Reduce the likelihood of flood damage
- Put weather protection sealant around basement windows and at the base of ground-level doors
- Install the drainage for downspouts far enough away to ensure water moves away from your building
- Install a sump pump and zero reverse flow valves in basement floor drains
- Store important documents at higher levels
If a flood is forecast or imminent
- Turn off basement furnaces and the outside gas valve
- Safeguard electrical, natural gas or propane heating equipment
- Move furniture, electrical appliances and other belongings to floors above ground level.
- Remove toxic substances such as pesticides and insecticides from the flood area to prevent pollution.
- Do NOT attempt to shut off electricity if any water is present. Water and live electrical wires can be lethal.
- Keep your radio on to find out what areas are affected, where to go and what to do.
- Keep your emergency kit close at hand, in a portable carrier.
- Evacuate immediately, if advised to do so by local emergency authorities.
- Take your emergency kit with you.
- Follow the routes specified by officials.
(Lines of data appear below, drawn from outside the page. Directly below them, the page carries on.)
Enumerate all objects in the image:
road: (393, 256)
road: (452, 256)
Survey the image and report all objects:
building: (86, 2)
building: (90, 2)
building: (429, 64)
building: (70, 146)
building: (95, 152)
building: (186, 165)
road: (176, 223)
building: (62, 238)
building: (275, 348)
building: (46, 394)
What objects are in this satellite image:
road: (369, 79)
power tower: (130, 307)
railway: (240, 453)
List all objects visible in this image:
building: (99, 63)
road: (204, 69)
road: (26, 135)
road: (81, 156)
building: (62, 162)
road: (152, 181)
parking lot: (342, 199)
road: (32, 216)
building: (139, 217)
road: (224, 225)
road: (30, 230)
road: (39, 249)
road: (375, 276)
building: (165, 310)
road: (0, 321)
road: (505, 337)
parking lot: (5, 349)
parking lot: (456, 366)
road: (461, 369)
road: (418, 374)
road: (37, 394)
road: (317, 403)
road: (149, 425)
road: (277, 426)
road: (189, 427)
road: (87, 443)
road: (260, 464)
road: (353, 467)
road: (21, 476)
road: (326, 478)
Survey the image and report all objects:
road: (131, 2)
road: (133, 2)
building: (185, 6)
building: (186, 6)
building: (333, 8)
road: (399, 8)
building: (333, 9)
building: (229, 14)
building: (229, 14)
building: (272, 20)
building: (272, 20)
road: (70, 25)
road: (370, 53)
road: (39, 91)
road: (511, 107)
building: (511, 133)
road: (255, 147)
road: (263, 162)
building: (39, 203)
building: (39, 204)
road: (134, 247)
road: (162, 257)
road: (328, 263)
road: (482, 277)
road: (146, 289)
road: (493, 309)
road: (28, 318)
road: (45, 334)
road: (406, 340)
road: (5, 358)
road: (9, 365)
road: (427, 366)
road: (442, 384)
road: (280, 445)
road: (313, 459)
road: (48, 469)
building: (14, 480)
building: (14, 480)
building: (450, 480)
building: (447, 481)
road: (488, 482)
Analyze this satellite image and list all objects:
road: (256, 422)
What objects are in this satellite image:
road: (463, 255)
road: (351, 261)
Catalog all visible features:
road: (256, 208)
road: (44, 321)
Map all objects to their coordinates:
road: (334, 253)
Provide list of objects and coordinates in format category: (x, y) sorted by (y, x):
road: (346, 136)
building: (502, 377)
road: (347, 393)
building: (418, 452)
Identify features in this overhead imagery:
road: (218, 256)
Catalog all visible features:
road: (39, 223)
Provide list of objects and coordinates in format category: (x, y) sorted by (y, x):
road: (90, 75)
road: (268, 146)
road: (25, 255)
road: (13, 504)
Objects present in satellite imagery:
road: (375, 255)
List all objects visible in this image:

Don't take shortcuts.
- Make arrangements for pets.
- Time permitting, leave a note informing others when you left and where you went.
- Never cross a flooded area, whether on foot or in a car. If your car stalls, leave it and save yourself and your passengers.
- Do not return home until authorities have advised that it is safe to do so.
- If the main power switch was not turned off before the flooding, do not re-enter your home until a qualified electrician has determined it is safe to do so.
- Don’t turn on appliances or use electricity until all electrical components and the main electrical panel has been cleaned, dried and inspected or tested by a qualified electrician.
- Make sure the building is safe. Look for buckled walls or floors, holes in the floor, broken glass and other hazardous debris.
- Don’t drink well water until it has been tested.
- Discard flood-damaged household items, which may have been contaminated by sewage and other pollutants.
- Store all valuable papers that have been damaged in a freezer until they are needed (After your cleanup, consult your lawyer to determine whether flood-damaged documents, or just the information in them, must be retained).
- Record details of flood damage by photograph or video, if possible.
- Register the amount of damage to your home with both your insurance agent and local municipality immediately.
See Get Prepared Canada for more tips on what to do after a flood, including how to clean drains, structures, carpets, furniture; remove debris; remove water; turn on, repair or replace your heating; minimize and kill mould; discarding food, medicine and other materials; what to salvage; and when to move back in.
The Red Cross also has good advice on planning for a flood and preventing damage.
Note: This blog discusses general safety and security topics. It is not intended to provide comprehensive advice or guidance. In all matters of personal safety and security, we encourage readers to research topics in depth and consult a security professional about specific concerns.